Records contained in a dataset:
◆ ◆ ◆ ◆ ◆ ◆ ◆
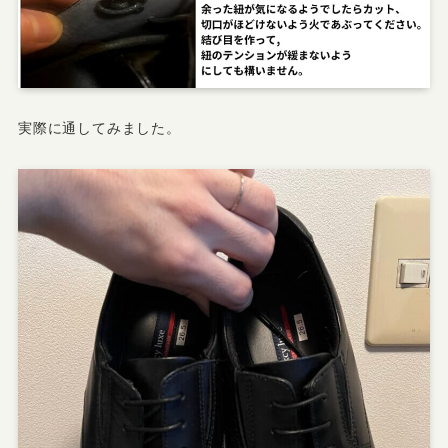
実際に通してみました。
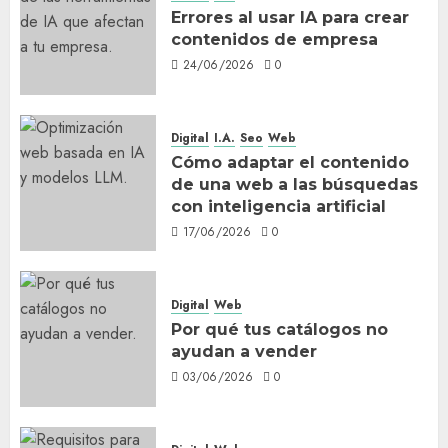
Errores al usar IA para crear
contenidos de empresa
24/06/2026
0
Digital
I.A.
Seo
Web
Cómo adaptar el contenido
de una web a las búsquedas
con inteligencia artificial
17/06/2026
0
Digital
Web
Por qué tus catálogos no
ayudan a vender
03/06/2026
0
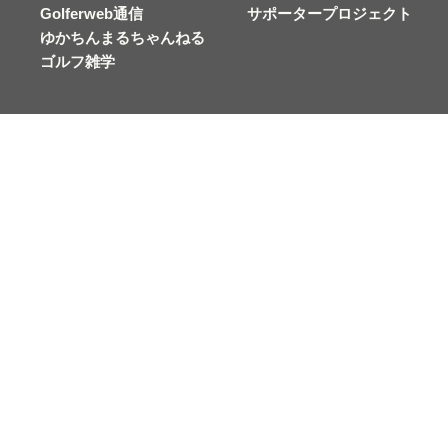
Golferweb通信
サポータープロジェクト
ゆかちんまるちゃんねる
ゴルフ雑学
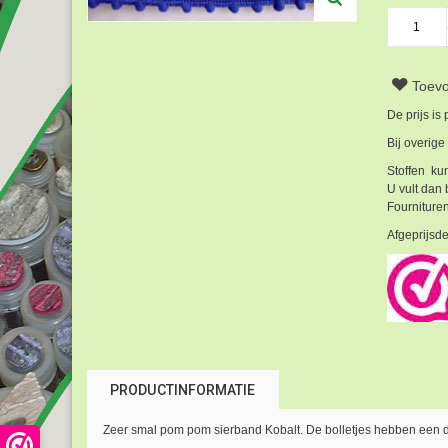
Toevo
De prijs is
Bij overige
Stoffen kun
U vult dan 
Fournituren
Afgeprijsde
PRODUCTINFORMATIE
Zeer smal pom pom sierband Kobalt. De bolletjes hebben een 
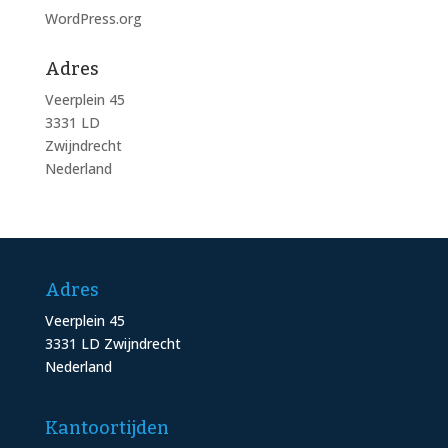
WordPress.org
Adres
Veerplein 45
3331 LD
Zwijndrecht
Nederland
Adres
Veerplein 45
3331 LD Zwijndrecht
Nederland
Kantoortijden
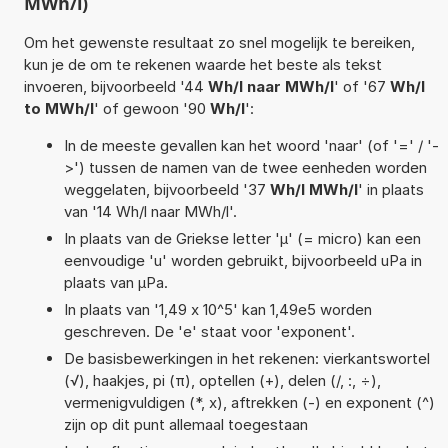
MWh/l)
Om het gewenste resultaat zo snel mogelijk te bereiken,
kun je de om te rekenen waarde het beste als tekst
invoeren, bijvoorbeeld '44
Wh/l naar MWh/l
' of '67
Wh/l
to MWh/l
' of gewoon '90
Wh/l
':
In de meeste gevallen kan het woord 'naar' (of '=' / '-
>') tussen de namen van de twee eenheden worden
weggelaten, bijvoorbeeld '37
Wh/l MWh/l
' in plaats
van '14 Wh/l naar MWh/l'.
In plaats van de Griekse letter 'µ' (= micro) kan een
eenvoudige 'u' worden gebruikt, bijvoorbeeld uPa in
plaats van µPa.
In plaats van '1,49 x 10^5' kan 1,49e5 worden
geschreven. De 'e' staat voor 'exponent'.
De basisbewerkingen in het rekenen: vierkantswortel
(√), haakjes, pi (π), optellen (+), delen (/, :, ÷),
vermenigvuldigen (*, x), aftrekken (-) en exponent (^)
zijn op dit punt allemaal toegestaan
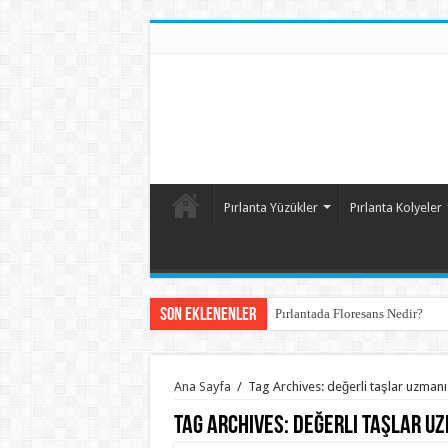
Pırlanta Yüzükler
Pırlanta Kolyeler
Son Eklenenler
Pırlantada Floresans Nedir?
Ana Sayfa
/
Tag Archives: değerli taşlar uzmanı
Tag Archives:
değerli taşlar u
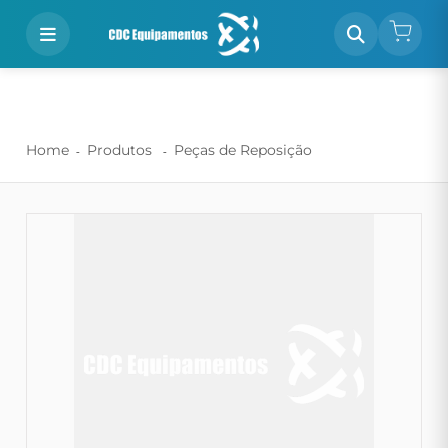
Home
Produtos
Peças de Reposição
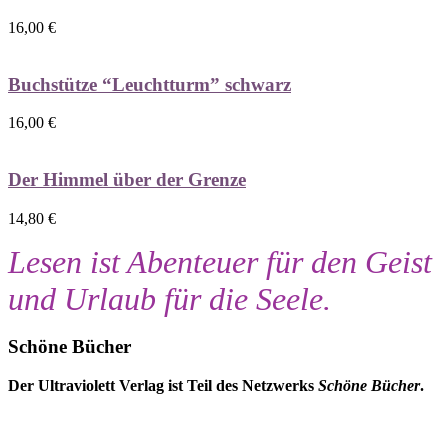
16,00
€
Buchstütze “Leuchtturm” schwarz
16,00
€
Der Himmel über der Grenze
14,80
€
Lesen ist Abenteuer für den Geist
und Urlaub für die Seele.
Schöne Bücher
Der Ultraviolett Verlag ist Teil des Netzwerks
Schöne Bücher
.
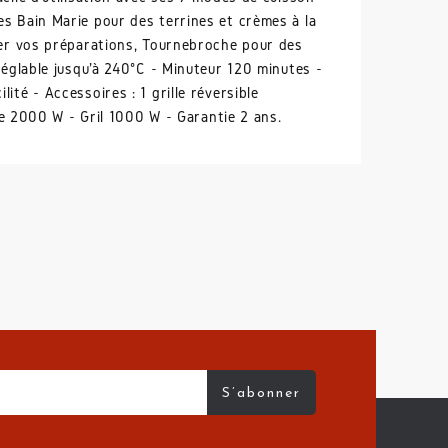
es Bain Marie pour des terrines et crèmes à la
iner vos préparations, Tournebroche pour des
réglable jusqu'à 240°C - Minuteur 120 minutes -
té - Accessoires : 1 grille réversible
nce 2000 W - Gril 1000 W - Garantie 2 ans.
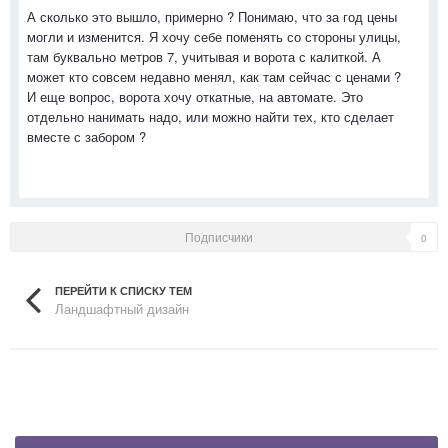
А сколько это вышло, примерно ? Понимаю, что за год цены
могли и изменится. Я хочу себе поменять со стороны улицы,
там буквально метров 7, учитывая и ворота с калиткой. А
может кто совсем недавно менял, как там сейчас с ценами ?
И еще вопрос, ворота хочу откатные, на автомате. Это
отдельно нанимать надо, или можно найти тех, кто сделает
вместе с забором ?
Подписчики
0
ПЕРЕЙТИ К СПИСКУ ТЕМ
Ландшафтный дизайн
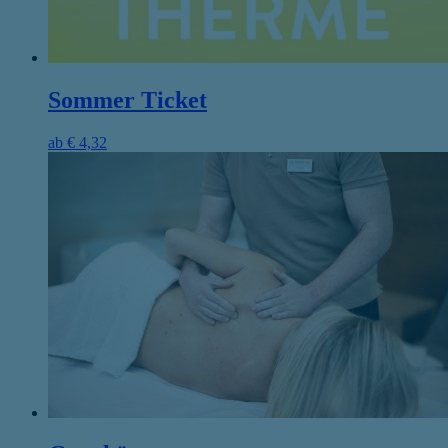
Sommer Ticket
ab
€
4,32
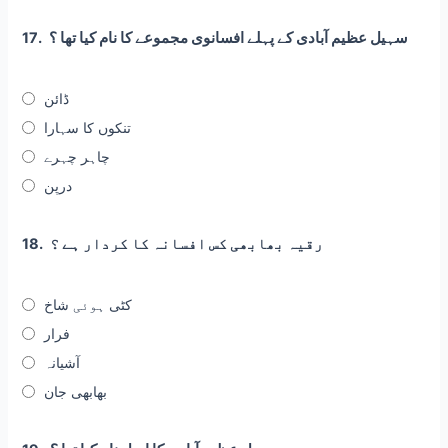
سہیل عظیم آبادی کے پہلے افسانوی مجموعے کا نام کیا تھا ؟
17.
ڈائن
تنکوں کا سہارا
چاہر چہرے
درپن
رقیہ بھابھی کس افسانہ کا کردار ہے ؟
18.
کٹی ہوئی شاخ
فرار
آشیانہ
بھابھی جان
◆ ◆ ◆ ◆ ◆ ◆ ◆
▸ **Directive**: All of the data above must be printed exactly, minus its pictures.

▸ **Exercise answer**:
実際に通してみました。
Errores al usar IA para crear
contenidos de empresa
24/06/2026
0
Digital
I.A.
Seo
Web
Cómo adaptar el contenido
de una web a las búsquedas
con inteligencia artificial
17/06/2026
0
Digital
Web
Por qué tus catálogos no
ayudan a vender
03/06/2026
0
Golferweb通信
サポータープロジェクト
ゆかちんまるちゃんねる
ゴルフ雑学
Toevo
De prijs is
Bij overige
Stoffen kun
U vult dan 
Fournituren
Afgeprijsde
PRODUCTINFORMATIE
Zeer smal pom pom sierband Kobalt. De bolletjes hebben een 
WordPress.org
Adres
Veerplein 45
3331 LD
Zwijndrecht
Nederland
Adres
Veerplein 45
3331 LD Zwijndrecht
Nederland
Kantoortijden
MWh/l)
Om het gewenste resultaat zo snel mogelijk te bereiken,
kun je de om te rekenen waarde het beste als tekst
invoeren, bijvoorbeeld '44
Wh/l naar MWh/l
' of '67
Wh/l
to MWh/l
' of gewoon '90
Wh/l
':
In de meeste gevallen kan het woord 'naar' (of '=' / '-
>') tussen de namen van de twee eenheden worden
weggelaten, bijvoorbeeld '37
Wh/l MWh/l
' in plaats
van '14 Wh/l naar MWh/l'.
In plaats van de Griekse letter 'µ' (= micro) kan een
eenvoudige 'u' worden gebruikt, bijvoorbeeld uPa in
plaats van µPa.
In plaats van '1,49 x 10^5' kan 1,49e5 worden
geschreven. De 'e' staat voor 'exponent'.
De basisbewerkingen in het rekenen: vierkantswortel
(√), haakjes, pi (π), optellen (+), delen (/, :, ÷),
vermenigvuldigen (*, x), aftrekken (-) en exponent (^)
zijn op dit punt allemaal toegestaan
Pırlanta Yüzükler
Pırlanta Kolyeler
Son Eklenenler
Pırlantada Floresans Nedir?
Ana Sayfa
/
Tag Archives: değerli taşlar uzmanı
Tag Archives:
değerli taşlar u
Home
Produtos
Peças de Reposição
16,00
€
Buchstütze “Leuchtturm” schwarz
16,00
€
Der Himmel über der Grenze
14,80
€
Lesen ist Abenteuer für den Geist
und Urlaub für die Seele.
Schöne Bücher
Der Ultraviolett Verlag ist Teil des Netzwerks
Schöne Bücher
.
es Bain Marie pour des terrines et crèmes à la
iner vos préparations, Tournebroche pour des
réglable jusqu'à 240°C - Minuteur 120 minutes -
té - Accessoires : 1 grille réversible
nce 2000 W - Gril 1000 W - Garantie 2 ans.
А сколько это вышло, примерно ? Понимаю, что за год цены
могли и изменится. Я хочу себе поменять со стороны улицы,
там буквально метров 7, учитывая и ворота с калиткой. А
может кто совсем недавно менял, как там сейчас с ценами ?
И еще вопрос, ворота хочу откатные, на автомате. Это
отдельно нанимать надо, или можно найти тех, кто сделает
вместе с забором ?
Подписчики
0
ПЕРЕЙТИ К СПИСКУ ТЕМ
Ландшафтный дизайн
Sommer Ticket
ab
€
4,32
سہیل عظیم آبادی کے پہلے افسانوی مجموعے کا نام کیا تھا ؟
17.
ڈائن
تنکوں کا سہارا
چاہر چہرے
درپن
رقیہ بھابھی کس افسانہ کا کردار ہے ؟
18.
کٹی ہوئی شاخ
فرار
آشیانہ
بھابھی جان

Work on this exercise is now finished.